Trecho fornecido:
* * * * *
História dos padrões de beleza
Os padrões de beleza mudam de acordo com fatores culturais, econômicos, históricos e sociais. Os antigos gregos adoravam os corpos atléticos, enquanto os egípcios um corpo linear e simétrico. No Renascimento, o corpo curvado e a pele pálida eram valorizados. Sob o mesmo ponto de vista, na Era Vitoriana, as corsetes foram usadas para diminuir a cintura.
Em contrapartida, na Era Barroca – século XVII e XVIII, na Europa, a beleza feminina eram corpos mais cheios. Estas características eram consideradas símbolos de fertilidade, riqueza e vitalidade. Em 1908, a estátua Vênus de Willendorf foi encontrada, datada cerca de 25.000 anos a.C, representa uma figura feminina com formas robustas.
Atualmente, o mundo está na Era da Magreza, apesar de não ser um sinônimo de saúde.
* * * * *
Dados fornecidos:
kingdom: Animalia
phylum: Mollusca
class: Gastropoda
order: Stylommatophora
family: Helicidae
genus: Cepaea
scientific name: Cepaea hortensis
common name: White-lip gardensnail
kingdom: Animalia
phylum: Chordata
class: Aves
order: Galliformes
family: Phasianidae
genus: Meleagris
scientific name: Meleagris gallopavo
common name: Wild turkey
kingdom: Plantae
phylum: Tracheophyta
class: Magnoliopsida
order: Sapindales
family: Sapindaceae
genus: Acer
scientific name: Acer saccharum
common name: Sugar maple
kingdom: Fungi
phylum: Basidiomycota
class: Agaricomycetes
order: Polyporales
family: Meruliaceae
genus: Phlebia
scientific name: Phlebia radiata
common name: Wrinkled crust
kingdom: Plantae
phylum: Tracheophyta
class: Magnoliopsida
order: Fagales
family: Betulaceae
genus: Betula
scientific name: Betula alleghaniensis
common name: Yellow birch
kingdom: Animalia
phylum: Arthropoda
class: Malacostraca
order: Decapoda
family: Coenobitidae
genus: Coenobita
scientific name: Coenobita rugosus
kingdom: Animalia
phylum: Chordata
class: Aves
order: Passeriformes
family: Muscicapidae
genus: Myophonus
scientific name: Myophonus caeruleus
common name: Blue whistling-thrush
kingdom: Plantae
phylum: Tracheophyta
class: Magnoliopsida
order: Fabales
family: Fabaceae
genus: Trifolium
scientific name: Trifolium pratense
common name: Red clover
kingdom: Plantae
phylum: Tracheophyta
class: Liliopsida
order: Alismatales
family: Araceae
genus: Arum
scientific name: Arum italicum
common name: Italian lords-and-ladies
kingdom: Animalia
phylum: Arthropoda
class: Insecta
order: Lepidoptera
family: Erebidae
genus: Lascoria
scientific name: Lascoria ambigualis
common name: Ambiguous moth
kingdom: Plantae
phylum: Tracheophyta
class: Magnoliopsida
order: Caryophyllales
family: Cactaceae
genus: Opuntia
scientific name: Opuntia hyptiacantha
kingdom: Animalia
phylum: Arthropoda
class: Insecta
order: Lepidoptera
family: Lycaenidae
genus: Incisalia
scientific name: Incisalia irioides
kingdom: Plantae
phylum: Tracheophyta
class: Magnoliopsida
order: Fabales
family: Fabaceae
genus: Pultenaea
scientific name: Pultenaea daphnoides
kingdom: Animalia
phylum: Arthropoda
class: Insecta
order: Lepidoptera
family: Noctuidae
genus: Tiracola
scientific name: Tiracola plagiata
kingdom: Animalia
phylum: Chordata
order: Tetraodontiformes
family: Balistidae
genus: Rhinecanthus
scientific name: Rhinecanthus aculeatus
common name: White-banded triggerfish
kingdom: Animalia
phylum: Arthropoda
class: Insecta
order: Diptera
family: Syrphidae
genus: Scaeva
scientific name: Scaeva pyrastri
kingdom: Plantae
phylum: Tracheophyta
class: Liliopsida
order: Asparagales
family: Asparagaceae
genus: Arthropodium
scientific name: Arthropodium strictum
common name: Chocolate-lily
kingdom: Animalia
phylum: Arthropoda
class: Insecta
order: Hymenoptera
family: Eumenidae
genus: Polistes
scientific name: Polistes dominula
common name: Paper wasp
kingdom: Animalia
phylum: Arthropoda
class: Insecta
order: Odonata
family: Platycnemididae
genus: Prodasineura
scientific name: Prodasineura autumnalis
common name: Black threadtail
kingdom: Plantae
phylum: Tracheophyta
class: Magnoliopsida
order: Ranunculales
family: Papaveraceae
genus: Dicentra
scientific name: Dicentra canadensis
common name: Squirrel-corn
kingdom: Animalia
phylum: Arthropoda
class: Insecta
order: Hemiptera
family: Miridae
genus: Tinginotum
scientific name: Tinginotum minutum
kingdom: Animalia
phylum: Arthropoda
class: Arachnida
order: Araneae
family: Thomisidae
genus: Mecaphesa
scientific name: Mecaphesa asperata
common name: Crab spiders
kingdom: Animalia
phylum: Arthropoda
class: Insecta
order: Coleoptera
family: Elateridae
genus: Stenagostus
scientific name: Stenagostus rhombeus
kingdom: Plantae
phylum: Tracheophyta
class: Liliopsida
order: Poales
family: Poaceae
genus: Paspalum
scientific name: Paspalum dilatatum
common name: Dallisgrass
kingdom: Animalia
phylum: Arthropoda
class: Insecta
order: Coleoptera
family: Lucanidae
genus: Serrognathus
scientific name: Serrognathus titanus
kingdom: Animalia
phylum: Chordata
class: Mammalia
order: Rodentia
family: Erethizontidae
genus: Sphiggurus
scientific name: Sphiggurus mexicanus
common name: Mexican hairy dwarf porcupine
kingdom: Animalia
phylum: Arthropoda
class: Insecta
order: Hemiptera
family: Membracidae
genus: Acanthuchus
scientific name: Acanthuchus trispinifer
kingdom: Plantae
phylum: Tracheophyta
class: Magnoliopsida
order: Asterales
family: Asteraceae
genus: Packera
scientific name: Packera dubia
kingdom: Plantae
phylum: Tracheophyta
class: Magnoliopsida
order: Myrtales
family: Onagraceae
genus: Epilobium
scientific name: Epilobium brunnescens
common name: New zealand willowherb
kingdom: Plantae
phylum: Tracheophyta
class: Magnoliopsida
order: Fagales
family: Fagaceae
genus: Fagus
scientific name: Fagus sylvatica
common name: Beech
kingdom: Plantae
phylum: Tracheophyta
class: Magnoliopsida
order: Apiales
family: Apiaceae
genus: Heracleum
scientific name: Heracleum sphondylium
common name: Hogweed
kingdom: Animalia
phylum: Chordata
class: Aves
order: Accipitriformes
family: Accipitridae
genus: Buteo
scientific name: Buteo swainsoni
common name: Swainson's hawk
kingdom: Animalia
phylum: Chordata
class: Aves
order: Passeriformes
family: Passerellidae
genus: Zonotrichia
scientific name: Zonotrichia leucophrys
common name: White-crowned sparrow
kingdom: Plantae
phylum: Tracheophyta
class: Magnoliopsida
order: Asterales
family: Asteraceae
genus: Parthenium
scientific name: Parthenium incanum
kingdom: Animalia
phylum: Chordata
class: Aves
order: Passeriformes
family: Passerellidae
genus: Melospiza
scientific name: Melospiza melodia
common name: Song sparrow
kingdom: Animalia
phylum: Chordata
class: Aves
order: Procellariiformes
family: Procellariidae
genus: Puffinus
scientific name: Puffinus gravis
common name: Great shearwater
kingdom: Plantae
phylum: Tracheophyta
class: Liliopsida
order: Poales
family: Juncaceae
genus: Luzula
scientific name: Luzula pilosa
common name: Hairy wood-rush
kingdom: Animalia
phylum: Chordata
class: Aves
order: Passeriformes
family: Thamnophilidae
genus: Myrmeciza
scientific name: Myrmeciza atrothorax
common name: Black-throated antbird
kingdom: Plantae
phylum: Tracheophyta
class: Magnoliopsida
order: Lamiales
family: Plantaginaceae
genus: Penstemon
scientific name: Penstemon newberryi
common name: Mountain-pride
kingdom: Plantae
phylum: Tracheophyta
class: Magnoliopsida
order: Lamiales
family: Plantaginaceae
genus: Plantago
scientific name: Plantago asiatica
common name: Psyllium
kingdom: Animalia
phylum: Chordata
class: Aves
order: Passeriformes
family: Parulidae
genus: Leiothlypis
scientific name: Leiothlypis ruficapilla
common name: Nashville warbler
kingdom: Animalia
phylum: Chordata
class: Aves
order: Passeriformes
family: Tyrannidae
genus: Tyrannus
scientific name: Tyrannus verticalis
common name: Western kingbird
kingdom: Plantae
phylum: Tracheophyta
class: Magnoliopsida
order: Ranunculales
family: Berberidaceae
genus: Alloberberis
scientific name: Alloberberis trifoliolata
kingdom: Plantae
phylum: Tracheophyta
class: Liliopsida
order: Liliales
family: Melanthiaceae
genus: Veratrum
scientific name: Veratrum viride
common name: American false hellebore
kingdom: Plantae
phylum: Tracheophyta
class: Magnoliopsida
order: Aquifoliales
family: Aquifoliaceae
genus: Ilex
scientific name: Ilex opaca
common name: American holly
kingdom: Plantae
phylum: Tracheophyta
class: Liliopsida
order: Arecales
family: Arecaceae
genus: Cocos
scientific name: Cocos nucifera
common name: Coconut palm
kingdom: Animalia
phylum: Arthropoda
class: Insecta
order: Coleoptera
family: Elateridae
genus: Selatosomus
* * * * *
Instrução da tarefa 1: Reescreva em forma de lista o parágrafo do trecho sobre padrões de beleza que começa com "Os padrões de beleza mudam" e mantenha seus fatos principais.
Instrução da tarefa 2: Segundo o trecho sobre padrões de beleza, por que os "corpos mais cheios" eram vistos como beleza feminina na Era Barroca? Responda em uma a três frases.

Solução comentada 1:
- Os padrões de beleza mudam conforme fatores culturais, econômicos, históricos e sociais.
- Os antigos gregos adoravam os corpos atléticos.
- Os egípcios valorizavam um corpo linear e simétrico.
- No Renascimento, eram valorizados o corpo curvado e a pele pálida.
- Na Era Vitoriana, usavam-se corsetes para diminuir a cintura.

Solução comentada 2: Na Era Barroca, entre os séculos XVII e XVIII, na Europa, os corpos mais cheios eram vistos como beleza feminina porque essas características eram consideradas símbolos de fertilidade, riqueza e vitalidade.